OBJECTIVE 1: Reproduce these lines from the entries below verbatim: begin at the line that contains "collector number: 1337" and stop after the line that contains "state / province: Wyoming".

==========

PHOENIX — Much like the NBA prospects he’s been evaluating, Ryan McDonough will be making his own transition to the next level.
In this case, that transition is from assistant general manager to general manager.
Named Tuesday as the new talent judge for the Phoenix Suns, the 33-year-old McDonough will arrive with considerable fanfare among hardcore fans. Publicly praised by his last boss — Celtics GM (and former Suns coach) Danny Ainge — the son of Boston sports writing legend Will McDonough has been credited with considerable personnel-related input related to the Celtics’ on-court success.
“First and foremost, he comes from a winning and championship environment,” Suns president of basketball operations Lon Babby said of the Suns’ new general manager during a Tuesday morning interview on KTAR 620.
As a strong voice in what is (relative to other teams) a player-evaluation staff of modest size, McDonough has been part of a Celtics organization that has reached two NBA Finals during his 10 seasons in Boston.

==========

OBJECTIVE 2: Carry the article on Ryan McDonough becoming the Phoenix Suns' general manager forward from its last sentence.

Raw records
==========

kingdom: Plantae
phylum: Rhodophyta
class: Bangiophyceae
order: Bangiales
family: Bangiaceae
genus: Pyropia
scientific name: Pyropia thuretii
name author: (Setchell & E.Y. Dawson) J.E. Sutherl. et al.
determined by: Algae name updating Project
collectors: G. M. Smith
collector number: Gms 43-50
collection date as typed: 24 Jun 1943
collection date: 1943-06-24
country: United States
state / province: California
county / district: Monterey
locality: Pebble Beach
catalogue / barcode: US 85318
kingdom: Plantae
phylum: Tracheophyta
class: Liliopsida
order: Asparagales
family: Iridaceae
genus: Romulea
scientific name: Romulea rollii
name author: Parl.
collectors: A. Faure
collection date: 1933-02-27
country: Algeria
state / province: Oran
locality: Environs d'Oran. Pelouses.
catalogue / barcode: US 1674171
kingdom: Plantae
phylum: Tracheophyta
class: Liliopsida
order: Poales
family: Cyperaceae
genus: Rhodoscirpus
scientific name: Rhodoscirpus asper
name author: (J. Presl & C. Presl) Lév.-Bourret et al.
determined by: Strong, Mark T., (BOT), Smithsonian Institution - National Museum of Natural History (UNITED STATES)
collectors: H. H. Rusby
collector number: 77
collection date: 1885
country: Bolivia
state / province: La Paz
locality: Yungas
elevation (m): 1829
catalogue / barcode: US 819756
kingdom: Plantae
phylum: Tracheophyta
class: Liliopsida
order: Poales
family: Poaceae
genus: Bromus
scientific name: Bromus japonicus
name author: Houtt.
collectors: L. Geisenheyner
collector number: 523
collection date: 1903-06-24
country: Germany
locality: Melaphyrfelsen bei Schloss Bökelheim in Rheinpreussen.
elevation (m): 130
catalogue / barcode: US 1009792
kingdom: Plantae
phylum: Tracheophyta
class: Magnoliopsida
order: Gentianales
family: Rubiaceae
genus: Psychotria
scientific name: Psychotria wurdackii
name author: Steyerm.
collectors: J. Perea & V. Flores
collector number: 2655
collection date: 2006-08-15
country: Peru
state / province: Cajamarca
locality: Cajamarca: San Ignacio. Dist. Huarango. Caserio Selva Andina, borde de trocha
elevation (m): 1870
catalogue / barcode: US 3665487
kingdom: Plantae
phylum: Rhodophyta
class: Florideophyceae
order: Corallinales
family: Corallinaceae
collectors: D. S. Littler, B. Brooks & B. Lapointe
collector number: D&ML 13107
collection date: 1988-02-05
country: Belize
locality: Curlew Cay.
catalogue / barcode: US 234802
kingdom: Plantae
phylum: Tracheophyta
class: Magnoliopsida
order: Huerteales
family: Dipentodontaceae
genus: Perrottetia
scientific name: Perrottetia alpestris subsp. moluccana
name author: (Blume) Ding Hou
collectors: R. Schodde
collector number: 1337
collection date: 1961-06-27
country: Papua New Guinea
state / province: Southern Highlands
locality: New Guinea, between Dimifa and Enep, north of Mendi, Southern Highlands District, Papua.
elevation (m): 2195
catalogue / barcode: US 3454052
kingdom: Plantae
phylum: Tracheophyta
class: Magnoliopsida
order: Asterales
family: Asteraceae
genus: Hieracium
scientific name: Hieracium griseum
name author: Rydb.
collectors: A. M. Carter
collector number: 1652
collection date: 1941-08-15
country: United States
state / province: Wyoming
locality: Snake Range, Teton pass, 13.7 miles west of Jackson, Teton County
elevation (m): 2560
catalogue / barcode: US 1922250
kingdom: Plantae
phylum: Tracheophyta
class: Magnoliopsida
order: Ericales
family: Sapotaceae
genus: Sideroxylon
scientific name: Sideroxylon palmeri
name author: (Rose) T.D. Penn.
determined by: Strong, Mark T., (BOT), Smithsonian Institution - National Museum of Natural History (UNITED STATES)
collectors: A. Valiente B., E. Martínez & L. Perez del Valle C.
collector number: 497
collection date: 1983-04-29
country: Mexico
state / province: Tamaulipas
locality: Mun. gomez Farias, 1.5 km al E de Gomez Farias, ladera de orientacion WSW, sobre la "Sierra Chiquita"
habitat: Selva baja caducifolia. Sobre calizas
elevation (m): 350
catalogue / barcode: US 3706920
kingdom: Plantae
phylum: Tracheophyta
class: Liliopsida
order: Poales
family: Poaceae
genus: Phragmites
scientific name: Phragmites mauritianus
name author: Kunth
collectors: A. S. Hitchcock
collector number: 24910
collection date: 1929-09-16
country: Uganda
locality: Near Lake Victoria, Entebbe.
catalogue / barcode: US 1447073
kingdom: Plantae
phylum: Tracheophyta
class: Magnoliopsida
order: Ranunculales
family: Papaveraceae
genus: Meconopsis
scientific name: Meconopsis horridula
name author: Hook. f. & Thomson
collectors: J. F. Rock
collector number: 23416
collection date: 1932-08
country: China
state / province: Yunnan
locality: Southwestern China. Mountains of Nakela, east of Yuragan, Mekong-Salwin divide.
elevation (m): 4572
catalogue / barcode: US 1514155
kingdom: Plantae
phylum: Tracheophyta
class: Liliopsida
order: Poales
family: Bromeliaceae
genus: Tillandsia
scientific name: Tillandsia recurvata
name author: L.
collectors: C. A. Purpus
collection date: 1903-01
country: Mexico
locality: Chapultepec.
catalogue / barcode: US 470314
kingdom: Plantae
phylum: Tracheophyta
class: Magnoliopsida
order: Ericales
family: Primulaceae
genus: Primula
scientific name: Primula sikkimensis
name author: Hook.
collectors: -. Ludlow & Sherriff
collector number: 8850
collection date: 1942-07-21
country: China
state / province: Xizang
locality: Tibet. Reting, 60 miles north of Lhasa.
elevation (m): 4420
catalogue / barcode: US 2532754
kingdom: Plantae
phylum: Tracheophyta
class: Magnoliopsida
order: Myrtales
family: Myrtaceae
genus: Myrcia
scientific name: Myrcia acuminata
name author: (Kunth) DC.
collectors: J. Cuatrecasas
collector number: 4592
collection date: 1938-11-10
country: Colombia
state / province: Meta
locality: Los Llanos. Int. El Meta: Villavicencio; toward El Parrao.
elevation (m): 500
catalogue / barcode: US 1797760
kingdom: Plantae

==========

TASK ANSWER 1:
collector number: 1337
collection date: 1961-06-27
country: Papua New Guinea
state / province: Southern Highlands
locality: New Guinea, between Dimifa and Enep, north of Mendi, Southern Highlands District, Papua.
elevation (m): 2195
catalogue / barcode: US 3454052
kingdom: Plantae
phylum: Tracheophyta
class: Magnoliopsida
order: Asterales
family: Asteraceae
genus: Hieracium
scientific name: Hieracium griseum
name author: Rydb.
collectors: A. M. Carter
collector number: 1652
collection date: 1941-08-15
country: United States
state / province: Wyoming

TASK ANSWER 2:
McDonough, who got his start in the business at age 23 and climbed the ladder quickly, has been associated with decisions that led the Celtics to drafting point guard Rajon Rondo, shooting guard Avery Bradley and power forward Jared Sullinger.
In a situation quite different than what he’ll encounter with the Suns, McDonough assisted Ainge in finding younger players – and affordable veterans — to fit around aging superstars Kevin Garnett and Paul Pierce. With the core of the 2008 Boston championship team fading slowly, the Celtics usually find themselves picking in the latter stages of the NBA Draft’s first round.
Late next month, he could be the Suns’ loudest voice in choosing a player among the top four selections. In some ways, that can be trickier.
It should be noted that during McDonough’s time in Boston, the Celtics did use the fifth overall pick (2007) to land Georgetown forward Jeff Green and trade him to Seattle for Ray Allen.
But Joakim Noah was still on the board then, eventually going to Chicago with the ninth selection. Did McDonough greatly influence the Green pick and/or the deal for Allen that – coupled with the trade for Garnett – led to an immediate championship? Did he push for Noah instead?
Unless someone in Boston’s draft room offers such information, all we can do is speculate.
But in a few weeks, we’ll have our first clue regarding McDonough’s insights; and even more when that high pick suits up and begins his Suns career.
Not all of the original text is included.